**Activity list:**
1 - Translate this sentence from the OWL 2 RL passage into French: "Put it another way, it is an implementation of a small portion of OWL 2 Full."
2 - Carry the OWL 2 RL passage forward from its final sentence with a few more sentences in the same voice.

**Excerpted text:**
____

OWL 2 has just been published as a Proposed Recommendation (yay!) which means, in laymen’s term, that the technical work is done, and it is up to the membership of W3C to accept it as a full blown Recommendation.
As I already blogged before, I did some implementation work on a specific piece of OWL 2, namely the OWL 2 RL Profile. (I have also blogged about OWL 2 RL and its importance before, nothing to repeat here.) The implementation itself is not really optimized, and it would probably not stand a chance for any large scale deployment (the reader may want to look at the OWL 2 implementation report for other alternatives). But I can hope that the resulting service can be useful in getting a feel for what OWL 2 RL can give you: by just adding a few triples into the text box you can see what OWL 2 RL means. This is, by the way, an implementation of the OWL 2 RL rule set, which means that it can also accepts triples that are not mandated by the Direct Semantics of OWL 2 (a.k.a. OWL 2 DL). Put it another way, it is an implementation of a small portion of OWL 2 Full.

____

Page-level text extractions:

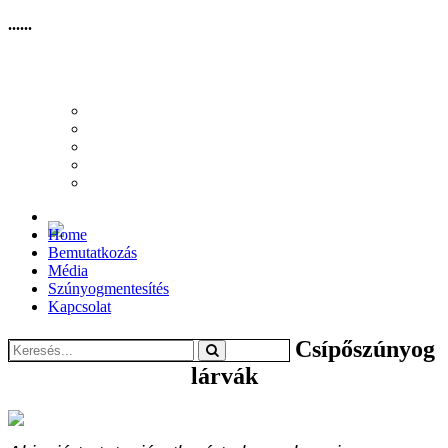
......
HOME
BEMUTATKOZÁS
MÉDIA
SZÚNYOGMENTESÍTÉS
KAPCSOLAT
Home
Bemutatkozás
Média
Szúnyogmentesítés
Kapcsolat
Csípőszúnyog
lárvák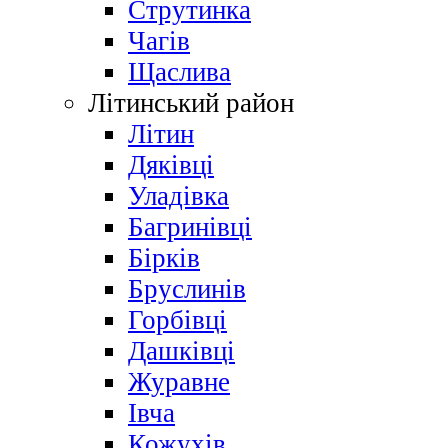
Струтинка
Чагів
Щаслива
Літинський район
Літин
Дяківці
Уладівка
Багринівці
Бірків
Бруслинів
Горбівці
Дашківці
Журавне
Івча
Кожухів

____

**Answers provided:**
1 - Autrement dit, il s'agit d'une implémentation d'une petite partie d'OWL 2 Full.

2 -
The core of my implementation turned out to be really easy straightforward: a forward chaining structure directly encoded in Python. I use RDFLib to handle the RDF triples and the triple store. Each triple in the RDF Graph is considered, compared to the premises of the rules; if there is a match then new triples are added to the Graph. (Well, most of the rules contain several triples to match with, and the usual approach is to pick one and explore the Graph deeper check against additional matches. Which one to pick is important, it may affect the overall speed, though.) If, through such a cycle, no additional triples are added to the Graph then we are done, the “deductive closure” of the Graph has been calculated. The rules of OWL 2 RL have been carefully chosen so that no new resources are added to the Graph (only new triples), ie, this process eventually stops.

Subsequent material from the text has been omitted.